### Goal of the exercise
Print the data below exactly, but only the lines from the one containing "nose: (168, 238)" down to the one containing "right knee: (121, 254)", inclusive.

-------- Data supplied --------

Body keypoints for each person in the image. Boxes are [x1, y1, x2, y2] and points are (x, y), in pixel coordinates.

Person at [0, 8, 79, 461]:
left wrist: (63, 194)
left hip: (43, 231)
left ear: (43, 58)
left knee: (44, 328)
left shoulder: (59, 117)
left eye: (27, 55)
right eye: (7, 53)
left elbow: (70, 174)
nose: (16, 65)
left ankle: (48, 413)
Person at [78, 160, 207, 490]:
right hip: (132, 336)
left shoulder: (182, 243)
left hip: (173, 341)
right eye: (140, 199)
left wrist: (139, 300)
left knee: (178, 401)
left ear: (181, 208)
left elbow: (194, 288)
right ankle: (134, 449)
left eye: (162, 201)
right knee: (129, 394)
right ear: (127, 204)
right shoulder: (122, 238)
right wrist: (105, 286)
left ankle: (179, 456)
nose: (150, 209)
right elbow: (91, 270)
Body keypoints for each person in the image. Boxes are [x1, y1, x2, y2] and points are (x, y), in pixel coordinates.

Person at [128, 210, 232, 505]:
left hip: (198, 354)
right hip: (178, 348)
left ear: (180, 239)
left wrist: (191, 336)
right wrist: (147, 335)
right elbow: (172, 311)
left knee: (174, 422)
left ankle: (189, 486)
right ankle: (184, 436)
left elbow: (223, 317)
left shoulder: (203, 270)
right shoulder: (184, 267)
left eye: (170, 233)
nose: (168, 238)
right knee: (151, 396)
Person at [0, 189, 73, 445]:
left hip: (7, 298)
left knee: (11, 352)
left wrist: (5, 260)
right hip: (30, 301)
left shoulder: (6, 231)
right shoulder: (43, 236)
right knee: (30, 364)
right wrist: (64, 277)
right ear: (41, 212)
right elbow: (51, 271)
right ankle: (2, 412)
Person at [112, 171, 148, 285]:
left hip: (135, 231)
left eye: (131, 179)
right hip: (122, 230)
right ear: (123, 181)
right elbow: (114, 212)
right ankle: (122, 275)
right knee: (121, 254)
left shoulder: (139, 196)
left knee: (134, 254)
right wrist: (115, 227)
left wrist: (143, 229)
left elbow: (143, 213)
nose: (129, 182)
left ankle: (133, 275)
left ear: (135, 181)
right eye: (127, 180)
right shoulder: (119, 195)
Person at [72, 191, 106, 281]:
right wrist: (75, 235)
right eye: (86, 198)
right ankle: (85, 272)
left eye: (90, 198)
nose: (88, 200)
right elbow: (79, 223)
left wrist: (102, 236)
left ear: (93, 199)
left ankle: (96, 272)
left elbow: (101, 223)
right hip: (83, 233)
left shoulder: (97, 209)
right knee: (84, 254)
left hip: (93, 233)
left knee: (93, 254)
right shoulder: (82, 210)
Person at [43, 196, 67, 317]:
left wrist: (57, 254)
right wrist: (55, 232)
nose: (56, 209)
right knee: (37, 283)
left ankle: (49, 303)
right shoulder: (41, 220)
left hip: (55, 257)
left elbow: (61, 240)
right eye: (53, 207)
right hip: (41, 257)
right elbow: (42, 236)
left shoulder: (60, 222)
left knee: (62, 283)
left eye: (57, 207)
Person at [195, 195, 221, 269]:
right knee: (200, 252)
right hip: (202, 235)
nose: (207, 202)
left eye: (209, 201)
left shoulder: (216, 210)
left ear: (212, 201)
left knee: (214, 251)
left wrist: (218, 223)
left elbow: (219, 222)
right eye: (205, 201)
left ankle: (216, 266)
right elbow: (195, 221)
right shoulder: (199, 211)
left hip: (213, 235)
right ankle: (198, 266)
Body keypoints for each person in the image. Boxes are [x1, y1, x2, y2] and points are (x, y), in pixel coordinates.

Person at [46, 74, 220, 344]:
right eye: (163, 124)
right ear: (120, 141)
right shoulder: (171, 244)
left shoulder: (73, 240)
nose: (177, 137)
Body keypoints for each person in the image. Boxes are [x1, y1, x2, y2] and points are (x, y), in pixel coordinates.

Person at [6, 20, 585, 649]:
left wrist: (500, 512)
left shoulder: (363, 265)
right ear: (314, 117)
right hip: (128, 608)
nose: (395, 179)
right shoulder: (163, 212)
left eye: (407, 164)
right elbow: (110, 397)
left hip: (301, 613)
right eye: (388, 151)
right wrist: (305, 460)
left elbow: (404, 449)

--------
-------- Data supplied --------

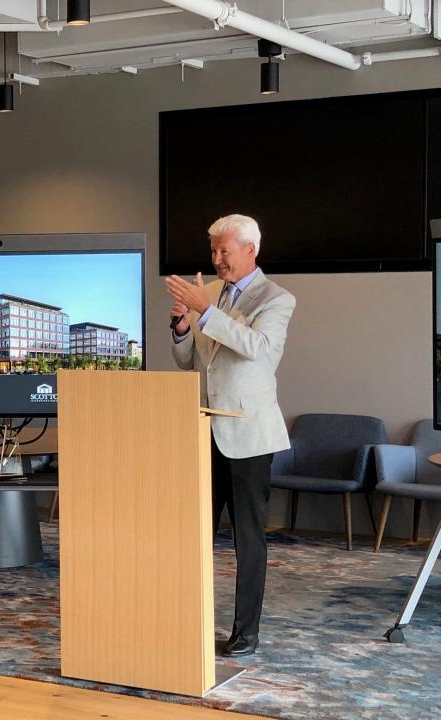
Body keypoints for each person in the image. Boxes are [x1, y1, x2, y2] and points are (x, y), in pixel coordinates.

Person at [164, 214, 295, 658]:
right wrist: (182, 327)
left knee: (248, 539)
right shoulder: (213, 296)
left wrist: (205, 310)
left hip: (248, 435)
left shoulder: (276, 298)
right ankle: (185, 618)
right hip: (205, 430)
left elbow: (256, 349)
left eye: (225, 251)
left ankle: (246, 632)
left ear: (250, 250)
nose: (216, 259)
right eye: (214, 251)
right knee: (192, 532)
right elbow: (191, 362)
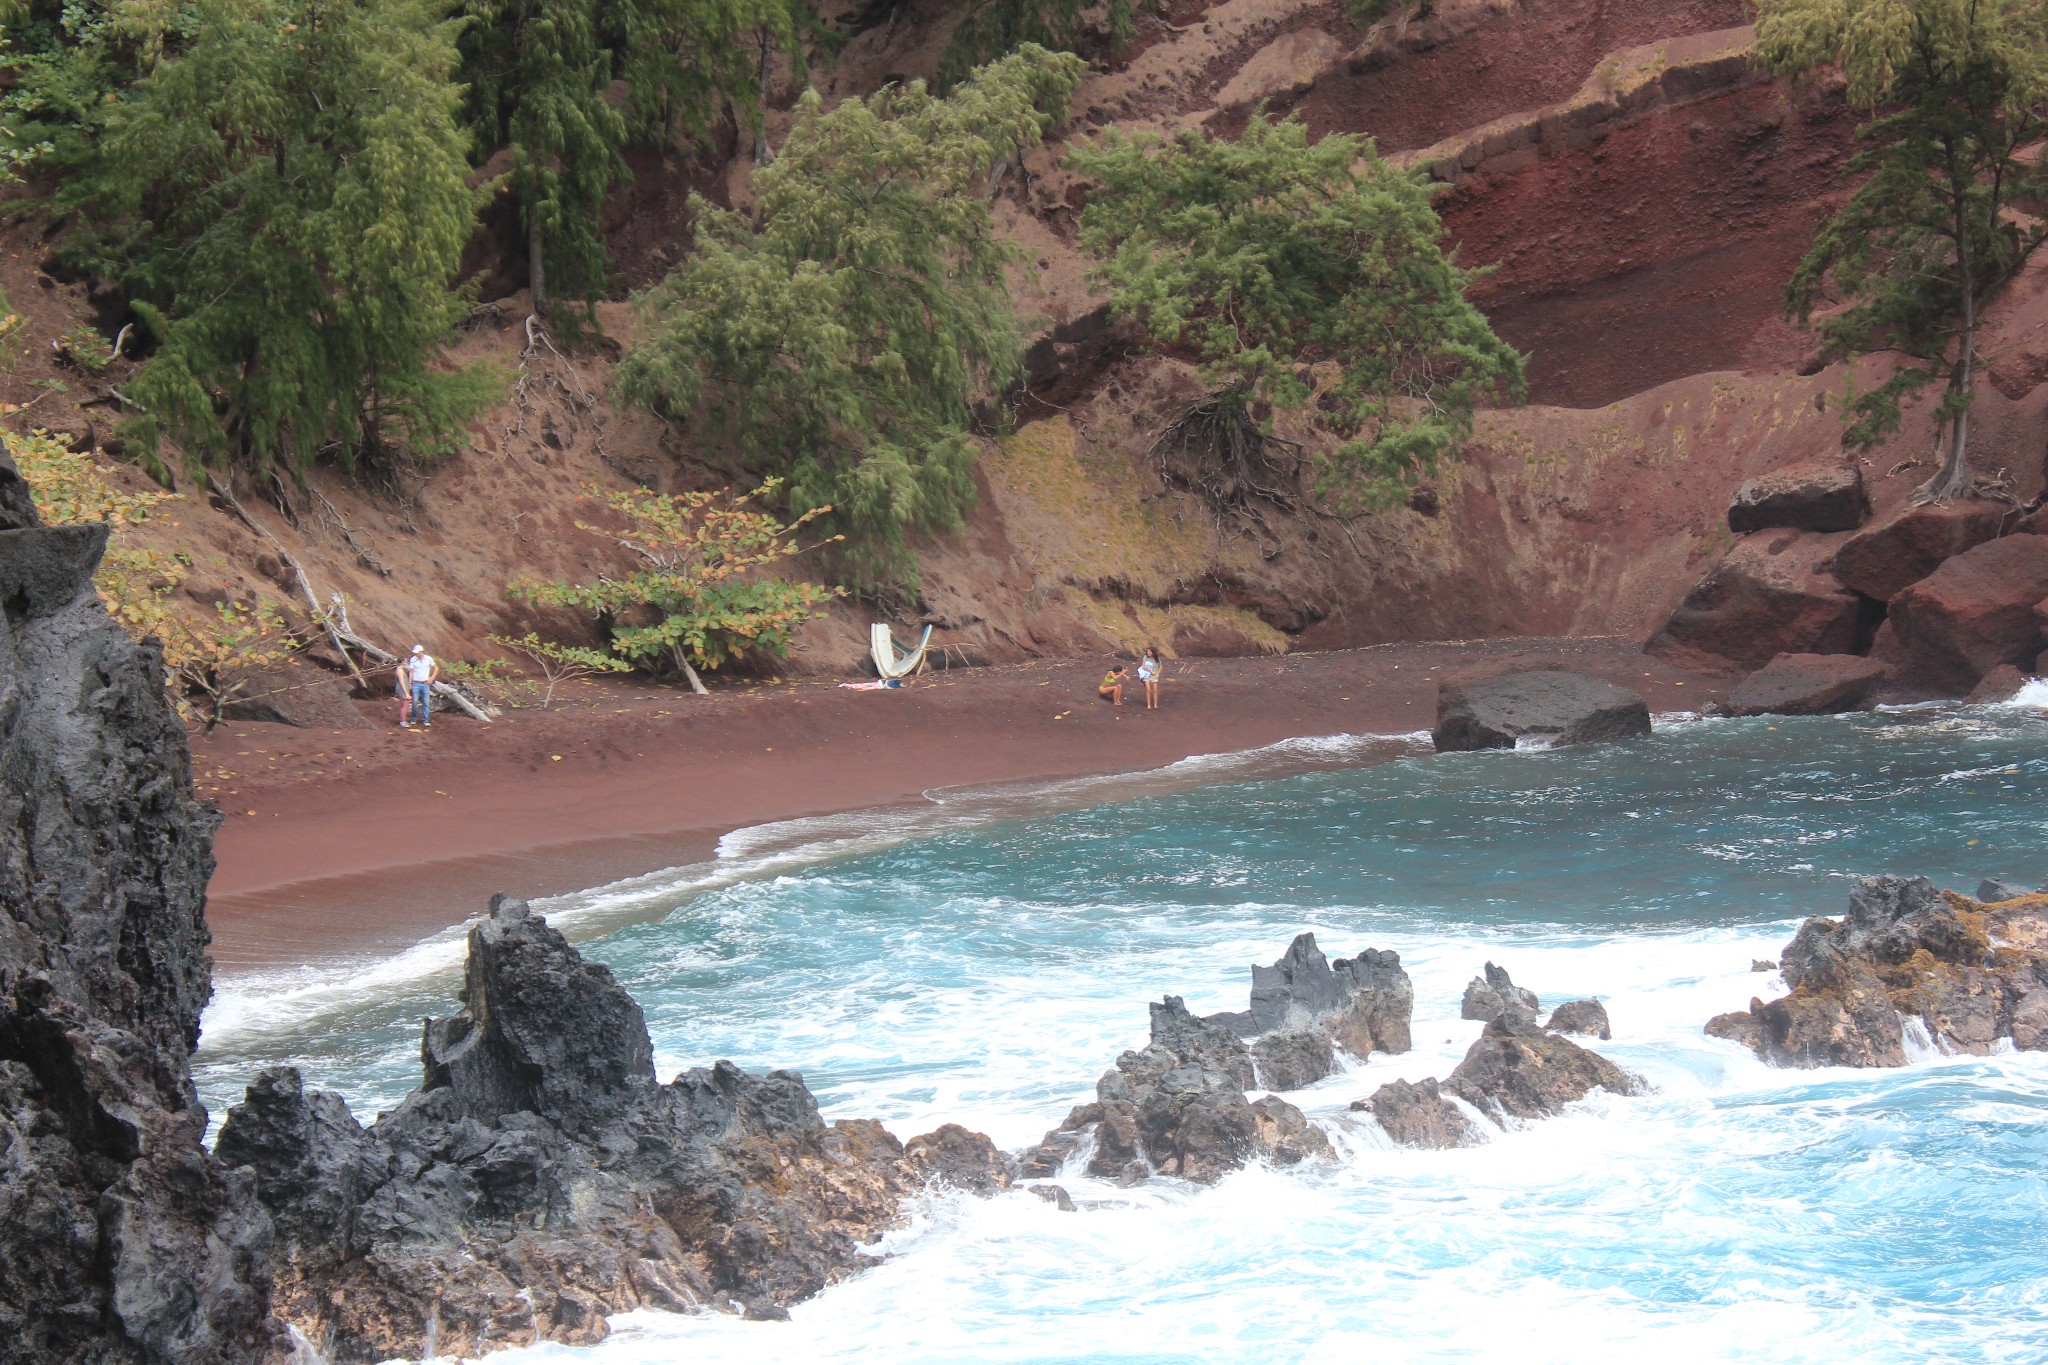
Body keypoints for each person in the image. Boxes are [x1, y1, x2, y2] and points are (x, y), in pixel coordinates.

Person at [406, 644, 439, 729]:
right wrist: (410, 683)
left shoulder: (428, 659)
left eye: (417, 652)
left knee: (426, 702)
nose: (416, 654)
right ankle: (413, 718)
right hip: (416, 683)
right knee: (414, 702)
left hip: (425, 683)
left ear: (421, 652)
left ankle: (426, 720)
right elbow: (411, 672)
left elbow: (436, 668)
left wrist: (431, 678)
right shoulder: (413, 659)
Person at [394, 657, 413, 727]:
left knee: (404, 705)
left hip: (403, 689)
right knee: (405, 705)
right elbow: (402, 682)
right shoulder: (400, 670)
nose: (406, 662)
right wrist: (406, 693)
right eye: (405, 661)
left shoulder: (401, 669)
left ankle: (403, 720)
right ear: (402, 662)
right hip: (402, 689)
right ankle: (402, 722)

--------

### Exercise answer
nose: (168, 238)
right knee: (151, 396)
Person at [0, 189, 73, 445]:
left hip: (7, 298)
left knee: (11, 352)
left wrist: (5, 260)
right hip: (30, 301)
left shoulder: (6, 231)
right shoulder: (43, 236)
right knee: (30, 364)
right wrist: (64, 277)
right ear: (41, 212)
right elbow: (51, 271)
right ankle: (2, 412)
Person at [112, 171, 148, 285]:
left hip: (135, 231)
left eye: (131, 179)
right hip: (122, 230)
right ear: (123, 181)
right elbow: (114, 212)
right ankle: (122, 275)
right knee: (121, 254)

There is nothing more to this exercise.